# Exercise passage:
Sarah York (born 1978) is an American woman who, at age 10, became the pen pal of Manuel Noriega, the then-de facto ruler of Panama. She began writing to him after her father jokingly suggested it because she liked the general's hat. The correspondence led to an invitation for York's family to visit Panama, which they accepted, seeing it as a once-in-a-lifetime opportunity.

==Overview==
York and her mother were toured through Panama from October 5 to October 11, 1988, escorted by a military guard. York, who was 10, was interviewed constantly during her visit and became the main item on the Panamanian news. The mayor of Panama City awarded her an honorary key to the city.

Upon her initial return home to Negaunee, Michigan, York was praised by her school and community. The story was then covered in national media, and the family was derided and ridiculed for befriending an enemy of the United States.

Nevertheless, York visited Noriega in Panama again the following year in October 1989, just two months before the United States invasion of Panama. Unlike the previous trip, her second visit was planned as a family vacation and was not at the invitation of Noriega. Accompanied by her father, York visited the country October 8 through October 17, meeting Noriega while there. Her parents were criticized for allowing her to visit Panama, and for encouraging her friendship with Noriega, then a highly controversial figure. After her second trip, an editorial in the local newspaper, The Mining Journal, criticized their return trip in the wake of the coup, in contrast to the previous reception a year earlier.

# Information supplied:
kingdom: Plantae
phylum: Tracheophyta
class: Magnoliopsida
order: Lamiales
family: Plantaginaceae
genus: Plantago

# Task instructions:
1. Duplicate the stretch of the Sarah York passage from "Nevertheless, York visited" through "a year earlier.".
2. Translate this sentence from the Sarah York passage into Spanish: "The mayor of Panama City awarded her an honorary key to the city."
3. Write the next part of the passage on Sarah York and Manuel Noriega, picking up after its final sentence.

# Task-by-task outputs:
1.
Nevertheless, York visited Noriega in Panama again the following year in October 1989, just two months before the United States invasion of Panama. Unlike the previous trip, her second visit was planned as a family vacation and was not at the invitation of Noriega. Accompanied by her father, York visited the country October 8 through October 17, meeting Noriega while there. Her parents were criticized for allowing her to visit Panama, and for encouraging her friendship with Noriega, then a highly controversial figure. After her second trip, an editorial in the local newspaper, The Mining Journal, criticized their return trip in the wake of the coup, in contrast to the previous reception a year earlier.

2. El alcalde de la Ciudad de Panamá le otorgó una llave honoraria de la ciudad.

3.
York has since lived on a self-sufficient farm in remote rural Wisconsin, and was interviewed by the radio show This American Life in 2003. Her story was used as the basis for a song, "Pineapple Girl" by the indie rock group, Mister Heavenly, on their 2011 album, Out of Love. She has a bachelor's degree in Latin American and Iberian Studies and Creative Writing from Bard College and a Masters of Education from St. Mary's University of Minnesota. Since 2020, she has taught Spanish at Perpich Arts High School in Golden Valley, Minnesota.